--- Records ---
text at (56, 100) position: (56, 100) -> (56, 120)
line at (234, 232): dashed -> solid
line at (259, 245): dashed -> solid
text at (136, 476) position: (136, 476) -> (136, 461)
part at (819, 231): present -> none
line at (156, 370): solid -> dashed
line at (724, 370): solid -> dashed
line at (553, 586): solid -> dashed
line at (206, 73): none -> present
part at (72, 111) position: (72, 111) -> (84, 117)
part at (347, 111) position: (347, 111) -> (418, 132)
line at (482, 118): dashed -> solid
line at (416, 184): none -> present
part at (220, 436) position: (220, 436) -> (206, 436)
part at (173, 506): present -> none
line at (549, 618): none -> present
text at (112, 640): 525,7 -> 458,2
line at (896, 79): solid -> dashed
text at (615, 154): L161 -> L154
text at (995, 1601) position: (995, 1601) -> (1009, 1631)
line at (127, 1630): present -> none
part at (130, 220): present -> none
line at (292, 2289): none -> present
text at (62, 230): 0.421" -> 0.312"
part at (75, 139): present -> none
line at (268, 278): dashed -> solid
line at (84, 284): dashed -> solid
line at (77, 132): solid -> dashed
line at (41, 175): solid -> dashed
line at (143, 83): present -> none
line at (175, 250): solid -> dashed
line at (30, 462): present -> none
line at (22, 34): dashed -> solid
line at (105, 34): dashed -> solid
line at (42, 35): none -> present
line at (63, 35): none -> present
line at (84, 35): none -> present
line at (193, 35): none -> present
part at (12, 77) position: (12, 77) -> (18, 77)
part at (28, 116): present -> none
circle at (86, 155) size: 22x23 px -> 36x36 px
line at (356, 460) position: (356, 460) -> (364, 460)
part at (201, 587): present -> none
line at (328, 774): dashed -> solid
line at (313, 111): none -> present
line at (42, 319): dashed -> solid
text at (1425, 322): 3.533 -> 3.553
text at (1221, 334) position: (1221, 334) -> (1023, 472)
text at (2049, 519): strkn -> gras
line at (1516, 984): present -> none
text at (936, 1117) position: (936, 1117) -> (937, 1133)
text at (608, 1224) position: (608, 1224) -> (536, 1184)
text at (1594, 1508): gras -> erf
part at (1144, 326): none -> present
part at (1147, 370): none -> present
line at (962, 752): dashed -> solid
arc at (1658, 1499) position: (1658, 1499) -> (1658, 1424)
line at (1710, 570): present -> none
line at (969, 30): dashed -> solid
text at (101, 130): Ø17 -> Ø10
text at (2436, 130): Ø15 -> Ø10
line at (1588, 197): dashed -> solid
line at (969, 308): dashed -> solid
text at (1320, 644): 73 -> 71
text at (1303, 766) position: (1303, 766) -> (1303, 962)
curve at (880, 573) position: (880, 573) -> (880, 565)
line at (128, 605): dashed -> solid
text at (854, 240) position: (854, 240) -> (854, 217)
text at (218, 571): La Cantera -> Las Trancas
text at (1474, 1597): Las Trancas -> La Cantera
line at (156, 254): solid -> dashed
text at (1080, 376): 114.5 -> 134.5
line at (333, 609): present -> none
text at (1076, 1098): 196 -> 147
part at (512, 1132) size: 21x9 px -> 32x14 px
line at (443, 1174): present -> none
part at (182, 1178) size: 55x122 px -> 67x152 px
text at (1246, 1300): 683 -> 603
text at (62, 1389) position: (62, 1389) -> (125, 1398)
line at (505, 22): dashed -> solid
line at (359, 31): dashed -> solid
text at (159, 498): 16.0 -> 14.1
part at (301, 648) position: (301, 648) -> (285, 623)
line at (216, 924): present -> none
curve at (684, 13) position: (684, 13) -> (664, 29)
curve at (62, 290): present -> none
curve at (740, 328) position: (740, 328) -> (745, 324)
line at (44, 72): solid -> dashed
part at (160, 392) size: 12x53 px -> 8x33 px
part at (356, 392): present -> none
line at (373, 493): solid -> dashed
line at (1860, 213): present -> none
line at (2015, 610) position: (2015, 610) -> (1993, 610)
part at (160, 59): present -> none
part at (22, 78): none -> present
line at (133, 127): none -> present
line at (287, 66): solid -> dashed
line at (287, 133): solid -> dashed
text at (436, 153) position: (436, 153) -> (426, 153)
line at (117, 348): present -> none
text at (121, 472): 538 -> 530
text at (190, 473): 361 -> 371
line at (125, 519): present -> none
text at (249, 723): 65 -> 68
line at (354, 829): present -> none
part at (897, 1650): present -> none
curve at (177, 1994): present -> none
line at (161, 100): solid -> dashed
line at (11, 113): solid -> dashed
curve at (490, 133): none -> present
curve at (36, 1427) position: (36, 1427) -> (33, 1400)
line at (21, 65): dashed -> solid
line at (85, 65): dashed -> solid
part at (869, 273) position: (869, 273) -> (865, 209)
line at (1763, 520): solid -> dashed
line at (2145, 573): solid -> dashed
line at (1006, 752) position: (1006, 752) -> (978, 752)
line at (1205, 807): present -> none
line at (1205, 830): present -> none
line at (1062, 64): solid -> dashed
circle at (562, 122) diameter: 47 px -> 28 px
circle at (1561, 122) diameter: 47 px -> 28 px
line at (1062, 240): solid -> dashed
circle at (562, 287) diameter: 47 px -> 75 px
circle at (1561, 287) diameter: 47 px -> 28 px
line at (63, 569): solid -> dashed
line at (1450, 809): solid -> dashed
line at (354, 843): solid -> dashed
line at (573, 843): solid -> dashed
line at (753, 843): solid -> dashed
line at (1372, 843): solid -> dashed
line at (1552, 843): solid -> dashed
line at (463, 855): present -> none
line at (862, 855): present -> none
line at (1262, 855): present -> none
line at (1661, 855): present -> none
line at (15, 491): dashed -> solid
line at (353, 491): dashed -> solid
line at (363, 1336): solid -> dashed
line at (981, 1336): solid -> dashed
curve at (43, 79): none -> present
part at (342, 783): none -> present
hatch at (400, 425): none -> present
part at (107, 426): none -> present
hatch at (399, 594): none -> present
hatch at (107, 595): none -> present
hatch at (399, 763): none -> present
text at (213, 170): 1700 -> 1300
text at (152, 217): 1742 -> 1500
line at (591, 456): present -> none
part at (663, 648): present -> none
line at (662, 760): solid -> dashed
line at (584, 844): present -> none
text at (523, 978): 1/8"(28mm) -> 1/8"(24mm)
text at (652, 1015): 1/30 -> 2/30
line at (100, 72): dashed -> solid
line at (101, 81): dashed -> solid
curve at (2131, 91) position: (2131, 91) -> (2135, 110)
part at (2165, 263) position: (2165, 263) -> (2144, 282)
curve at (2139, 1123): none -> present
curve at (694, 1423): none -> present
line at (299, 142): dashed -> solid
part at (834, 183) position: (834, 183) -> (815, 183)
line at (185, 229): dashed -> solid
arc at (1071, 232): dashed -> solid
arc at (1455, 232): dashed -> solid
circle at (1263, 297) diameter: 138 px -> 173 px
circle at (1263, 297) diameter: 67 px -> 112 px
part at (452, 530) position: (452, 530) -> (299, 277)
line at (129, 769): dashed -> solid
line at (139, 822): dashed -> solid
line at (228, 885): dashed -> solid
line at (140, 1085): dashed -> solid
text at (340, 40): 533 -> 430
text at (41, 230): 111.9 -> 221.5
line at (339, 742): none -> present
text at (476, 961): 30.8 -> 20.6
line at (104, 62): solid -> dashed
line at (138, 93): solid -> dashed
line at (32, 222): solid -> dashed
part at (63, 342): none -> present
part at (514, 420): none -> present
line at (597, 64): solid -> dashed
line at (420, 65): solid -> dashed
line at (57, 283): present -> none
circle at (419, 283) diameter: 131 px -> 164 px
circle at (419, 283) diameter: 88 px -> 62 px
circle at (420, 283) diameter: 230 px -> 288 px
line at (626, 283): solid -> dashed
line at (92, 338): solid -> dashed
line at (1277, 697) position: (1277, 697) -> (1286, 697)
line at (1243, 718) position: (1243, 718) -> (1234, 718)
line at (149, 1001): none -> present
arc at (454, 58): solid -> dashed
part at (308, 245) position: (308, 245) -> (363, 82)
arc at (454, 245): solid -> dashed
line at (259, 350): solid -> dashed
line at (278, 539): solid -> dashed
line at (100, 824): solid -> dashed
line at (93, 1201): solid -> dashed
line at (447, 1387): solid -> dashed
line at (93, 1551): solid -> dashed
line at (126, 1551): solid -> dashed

--- Goal of the exercise ---
Quote the material from its opening line through the line containing "line at (553, 586): solid -> dashed", including both of those lines and reproducing each one verbatim.

--- Expected output ---
text at (56, 100) position: (56, 100) -> (56, 120)
line at (234, 232): dashed -> solid
line at (259, 245): dashed -> solid
text at (136, 476) position: (136, 476) -> (136, 461)
part at (819, 231): present -> none
line at (156, 370): solid -> dashed
line at (724, 370): solid -> dashed
line at (553, 586): solid -> dashed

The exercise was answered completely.